## TEXT BLOCK

------------------------------------------------

# Loan Problem Help

• Feb 8th 2010, 03:24 PM
princessamme@hotmail.com
Loan Problem Help
An investor raises £100m in order to buy a football club. The terms of the repayment schedule specify that the loan must be paid in 12 six monthly instalments, the first falling due six months from now, with each instalment being 20% larger than the first. Thus the scond payment is 1.2 times the first and the third is 1.2 times the second ect. Interest is charged bi-annually at rate r2.

If Y is the value of the first payment, show that, (see formula below)

Any help on this would be greatly appreciated
http://texify.com/?$100=Y%20%5Ctimes...%20-%200.2%7D$
• Feb 9th 2010, 08:22 AM
Silver
I NEED AN ANSWER TO THIS PLEASE!
it is driving me mad, I have used the idea of partial sum of geometric series but whatever i do, i dont get what is in the brackets.
Any suggestions, even tips on what to try when proving a formula would be amazing please, thank you!

Btw, hello emma! :D
• Feb 9th 2010, 12:38 PM
princessamme@hotmail.com
Hey sophia, yeah what i've done is ive said its gonna be

100 = Y{ 1 + (1.2)^1(1+r2/2)^-2.....+(1.2)^11(1+r2/2)^-12

then tried to put it into the formula of (1+r)^n/r but it's not giving me the right answer how are u doin with it?
• Feb 9th 2010, 12:45 PM
Silver
What i did is nothing like that,
I tried to figure out what r is first, which is $1.2*(1+r)$
well thats what i kept getting, and everyone else also seems to be getting that too

if i DID get $r = 1.2/(1+r)$ then i suppose id be able to prove whats asked in the question...

but like i said, it makes no sense how i keep getting $1.2*(1+r)$
i am very confused atm anyway, have you done question 6 by any chance?

------------------------------------------------

## STORED ROWS
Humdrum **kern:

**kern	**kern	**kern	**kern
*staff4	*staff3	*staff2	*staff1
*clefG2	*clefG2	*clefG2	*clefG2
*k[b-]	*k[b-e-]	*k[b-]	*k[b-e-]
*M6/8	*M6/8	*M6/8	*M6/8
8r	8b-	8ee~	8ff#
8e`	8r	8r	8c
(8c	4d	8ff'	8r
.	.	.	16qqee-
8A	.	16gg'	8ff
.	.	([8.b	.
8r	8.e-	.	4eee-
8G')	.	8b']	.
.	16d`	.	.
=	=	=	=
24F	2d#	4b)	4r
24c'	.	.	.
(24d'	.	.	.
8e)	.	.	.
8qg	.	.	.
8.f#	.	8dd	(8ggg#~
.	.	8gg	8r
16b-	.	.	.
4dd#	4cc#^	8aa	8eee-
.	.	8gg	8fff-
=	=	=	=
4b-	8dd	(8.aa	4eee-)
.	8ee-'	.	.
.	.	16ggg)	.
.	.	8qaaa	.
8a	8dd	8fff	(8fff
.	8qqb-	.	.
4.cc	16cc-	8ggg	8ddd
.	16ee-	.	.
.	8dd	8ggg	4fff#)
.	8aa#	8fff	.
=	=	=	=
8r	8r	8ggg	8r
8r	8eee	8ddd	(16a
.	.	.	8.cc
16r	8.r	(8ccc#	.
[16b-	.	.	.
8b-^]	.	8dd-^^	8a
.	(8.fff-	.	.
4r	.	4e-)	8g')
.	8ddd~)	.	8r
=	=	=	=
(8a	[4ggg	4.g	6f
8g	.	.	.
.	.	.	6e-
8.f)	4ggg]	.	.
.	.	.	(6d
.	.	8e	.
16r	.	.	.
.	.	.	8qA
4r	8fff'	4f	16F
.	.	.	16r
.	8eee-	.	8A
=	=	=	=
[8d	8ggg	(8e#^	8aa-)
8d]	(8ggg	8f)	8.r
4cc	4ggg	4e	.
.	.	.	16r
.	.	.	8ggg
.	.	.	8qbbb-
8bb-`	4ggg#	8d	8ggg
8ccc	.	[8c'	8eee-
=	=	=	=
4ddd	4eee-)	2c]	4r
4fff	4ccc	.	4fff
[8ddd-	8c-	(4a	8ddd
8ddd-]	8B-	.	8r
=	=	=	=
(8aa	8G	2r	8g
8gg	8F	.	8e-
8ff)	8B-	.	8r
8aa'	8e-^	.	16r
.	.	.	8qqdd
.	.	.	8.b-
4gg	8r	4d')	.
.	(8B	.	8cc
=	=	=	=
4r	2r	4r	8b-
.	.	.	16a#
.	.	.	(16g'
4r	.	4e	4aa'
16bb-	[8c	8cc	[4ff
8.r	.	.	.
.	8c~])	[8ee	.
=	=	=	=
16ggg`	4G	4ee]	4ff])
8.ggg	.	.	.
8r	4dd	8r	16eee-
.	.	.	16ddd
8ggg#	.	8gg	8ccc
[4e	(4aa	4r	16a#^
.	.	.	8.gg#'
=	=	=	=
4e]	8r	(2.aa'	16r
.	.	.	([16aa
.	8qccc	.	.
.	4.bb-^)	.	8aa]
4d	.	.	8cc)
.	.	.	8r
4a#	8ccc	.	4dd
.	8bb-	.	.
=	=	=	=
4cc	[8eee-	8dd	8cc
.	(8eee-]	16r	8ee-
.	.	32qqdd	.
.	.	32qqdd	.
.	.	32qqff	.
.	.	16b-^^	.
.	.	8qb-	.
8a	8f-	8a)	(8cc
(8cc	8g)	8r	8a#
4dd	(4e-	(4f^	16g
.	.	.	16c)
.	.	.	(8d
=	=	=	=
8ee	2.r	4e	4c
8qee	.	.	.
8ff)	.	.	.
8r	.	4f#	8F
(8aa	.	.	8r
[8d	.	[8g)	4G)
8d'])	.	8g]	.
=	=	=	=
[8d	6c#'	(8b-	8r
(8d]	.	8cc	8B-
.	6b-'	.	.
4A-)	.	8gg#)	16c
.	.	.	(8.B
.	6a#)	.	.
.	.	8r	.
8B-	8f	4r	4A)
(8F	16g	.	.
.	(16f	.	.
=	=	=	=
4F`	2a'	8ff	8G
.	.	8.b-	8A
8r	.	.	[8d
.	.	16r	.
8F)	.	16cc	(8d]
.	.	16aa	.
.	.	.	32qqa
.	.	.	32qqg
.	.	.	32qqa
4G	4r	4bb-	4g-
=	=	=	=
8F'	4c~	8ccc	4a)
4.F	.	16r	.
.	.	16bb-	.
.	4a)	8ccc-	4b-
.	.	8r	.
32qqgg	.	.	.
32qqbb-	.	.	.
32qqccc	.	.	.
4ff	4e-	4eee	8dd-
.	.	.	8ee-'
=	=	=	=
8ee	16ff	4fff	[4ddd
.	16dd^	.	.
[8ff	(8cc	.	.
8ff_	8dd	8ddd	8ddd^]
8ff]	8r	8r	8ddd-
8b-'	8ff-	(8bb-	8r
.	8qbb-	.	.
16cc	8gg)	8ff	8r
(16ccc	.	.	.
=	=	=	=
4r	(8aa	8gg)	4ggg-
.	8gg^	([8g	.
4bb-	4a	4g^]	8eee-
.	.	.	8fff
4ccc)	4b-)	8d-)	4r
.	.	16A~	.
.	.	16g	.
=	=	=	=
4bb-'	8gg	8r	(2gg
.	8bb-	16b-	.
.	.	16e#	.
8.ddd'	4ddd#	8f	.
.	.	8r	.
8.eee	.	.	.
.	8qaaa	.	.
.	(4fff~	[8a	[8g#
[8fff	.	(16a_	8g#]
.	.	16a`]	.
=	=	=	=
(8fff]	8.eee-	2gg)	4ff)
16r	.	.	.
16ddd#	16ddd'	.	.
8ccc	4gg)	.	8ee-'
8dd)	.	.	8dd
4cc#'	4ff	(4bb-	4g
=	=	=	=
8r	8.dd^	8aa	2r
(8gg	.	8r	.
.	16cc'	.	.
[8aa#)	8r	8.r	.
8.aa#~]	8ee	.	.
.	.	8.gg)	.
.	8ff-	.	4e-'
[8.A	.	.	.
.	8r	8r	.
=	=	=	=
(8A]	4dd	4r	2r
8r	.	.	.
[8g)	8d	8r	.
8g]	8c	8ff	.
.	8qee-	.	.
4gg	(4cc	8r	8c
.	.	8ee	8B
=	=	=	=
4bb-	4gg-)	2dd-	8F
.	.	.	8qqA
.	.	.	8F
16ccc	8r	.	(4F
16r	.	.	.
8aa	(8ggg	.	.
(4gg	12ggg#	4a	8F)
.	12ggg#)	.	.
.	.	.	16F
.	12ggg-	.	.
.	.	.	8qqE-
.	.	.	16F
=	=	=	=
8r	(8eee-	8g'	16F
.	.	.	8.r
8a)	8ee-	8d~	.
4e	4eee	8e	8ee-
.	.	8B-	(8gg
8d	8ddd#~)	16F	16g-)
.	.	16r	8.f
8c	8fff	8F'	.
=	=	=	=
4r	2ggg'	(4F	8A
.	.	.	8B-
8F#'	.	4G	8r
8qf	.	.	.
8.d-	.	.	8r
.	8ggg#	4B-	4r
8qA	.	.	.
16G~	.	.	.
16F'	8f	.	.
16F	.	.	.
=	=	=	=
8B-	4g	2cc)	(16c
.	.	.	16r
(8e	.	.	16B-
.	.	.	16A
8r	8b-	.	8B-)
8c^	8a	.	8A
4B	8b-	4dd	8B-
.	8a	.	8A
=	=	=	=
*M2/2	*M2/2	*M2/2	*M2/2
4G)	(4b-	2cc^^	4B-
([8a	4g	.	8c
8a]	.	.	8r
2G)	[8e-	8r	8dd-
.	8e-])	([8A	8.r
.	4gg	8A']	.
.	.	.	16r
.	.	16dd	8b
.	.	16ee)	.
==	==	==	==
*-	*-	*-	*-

------------------------------------------------

## WORK TO DO
1. Reproduce the passage of the loan problem thread from "if i DID get" to "by any chance?".
2. Give the date and time of each post in the loan problem thread.

## SOLUTIONS PER TASK
1.
if i DID get $r = 1.2/(1+r)$ then i suppose id be able to prove whats asked in the question...

but like i said, it makes no sense how i keep getting $1.2*(1+r)$
i am very confused atm anyway, have you done question 6 by any chance?

2.
- Feb 8th 2010, 03:24 PM
- Feb 9th 2010, 08:22 AM
- Feb 9th 2010, 12:38 PM
- Feb 9th 2010, 12:45 PM